Today, I'm attanding a workshop in Cologne organized by and about DataCite. DataCite is an organization that helps make scientific data citable, as the name says (for instance by registering DOIs for data). I was invited there to present the efforts in our lab to establish an infrastructure in which all our data is collected digitally, evaluated and then automatically published in a persistent, citable manner. You can see the slides I used in my presentation on slideshare. The gist was that we feel compelled to implement some of ths technology on our own, even though it occurs to us that they should be offered as a component of the standard scientific infrastructure offered by our institutions. To the end, we use the package Rfigshare for R to publish our data on FigShare at the same time the scientist is evaluating their data, on the fly, seamlessly, without any additional work by the researcher.

The ensuing panel discussion was quite lively and covered many relevant topics such as missing incentives for scientists to share their data, other historical baggage, technical issues such as version control or the differences between different fields of scholarship.

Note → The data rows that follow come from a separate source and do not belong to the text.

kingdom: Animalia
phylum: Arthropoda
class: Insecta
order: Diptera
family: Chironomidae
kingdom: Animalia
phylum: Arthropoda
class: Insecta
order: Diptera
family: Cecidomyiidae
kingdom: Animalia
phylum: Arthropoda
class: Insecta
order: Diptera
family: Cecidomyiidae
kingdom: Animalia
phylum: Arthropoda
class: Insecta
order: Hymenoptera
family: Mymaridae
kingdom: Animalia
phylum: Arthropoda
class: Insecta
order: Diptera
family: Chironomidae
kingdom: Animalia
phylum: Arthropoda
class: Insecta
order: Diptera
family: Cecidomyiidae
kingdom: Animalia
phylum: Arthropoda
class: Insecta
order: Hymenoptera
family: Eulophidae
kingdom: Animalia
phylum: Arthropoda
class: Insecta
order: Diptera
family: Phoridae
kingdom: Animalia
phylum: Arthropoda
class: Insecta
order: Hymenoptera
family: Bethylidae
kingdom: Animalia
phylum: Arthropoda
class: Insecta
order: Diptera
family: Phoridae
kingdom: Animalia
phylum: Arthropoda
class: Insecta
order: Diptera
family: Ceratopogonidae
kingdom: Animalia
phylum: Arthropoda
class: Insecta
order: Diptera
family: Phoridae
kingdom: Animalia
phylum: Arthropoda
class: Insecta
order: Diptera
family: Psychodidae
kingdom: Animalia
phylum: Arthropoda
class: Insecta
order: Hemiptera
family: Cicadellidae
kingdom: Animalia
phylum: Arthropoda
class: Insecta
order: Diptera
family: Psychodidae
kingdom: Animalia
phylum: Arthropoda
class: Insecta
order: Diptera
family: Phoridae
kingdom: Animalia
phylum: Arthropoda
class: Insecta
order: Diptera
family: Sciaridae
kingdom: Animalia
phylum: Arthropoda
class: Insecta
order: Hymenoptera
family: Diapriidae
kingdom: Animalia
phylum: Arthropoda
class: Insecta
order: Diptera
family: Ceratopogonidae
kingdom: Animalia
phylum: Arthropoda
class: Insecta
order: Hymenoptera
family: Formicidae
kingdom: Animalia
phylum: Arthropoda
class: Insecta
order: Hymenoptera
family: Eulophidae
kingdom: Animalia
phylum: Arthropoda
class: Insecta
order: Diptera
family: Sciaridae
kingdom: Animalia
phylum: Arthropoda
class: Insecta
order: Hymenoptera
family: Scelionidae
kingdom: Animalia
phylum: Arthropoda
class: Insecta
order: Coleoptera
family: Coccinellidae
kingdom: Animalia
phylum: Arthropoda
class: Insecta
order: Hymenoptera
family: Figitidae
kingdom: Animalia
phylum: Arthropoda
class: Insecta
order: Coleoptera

One really exciting new development is a recent linked data collaboration between DataCite and CrossRef. This collaboration provides persitent semantic identifiers, allowing machines to resolve the RDF metadata for any DOI, for example. Another very cool service is the Citation Formatter, go an try it. These developments in content negotiation may seem trivial and these services puny, but the possibilities that these developments offer are quite staggering. A pervasive use of this technology for all scientific literature, data and software would allow us to semantically connect all of science in a machine-readable way. Fantastic!

We now even have data-level metrics. For instance, at, they track not only how often a dataset was cited, but also how often the associated DOI was resolved, allowing to indirectly track data usage. On this site you can see, for instance, that in September 2012, the service that we use to deposit our data, FigShare, has generated by far the most successful resolutions (at least that's how I read it).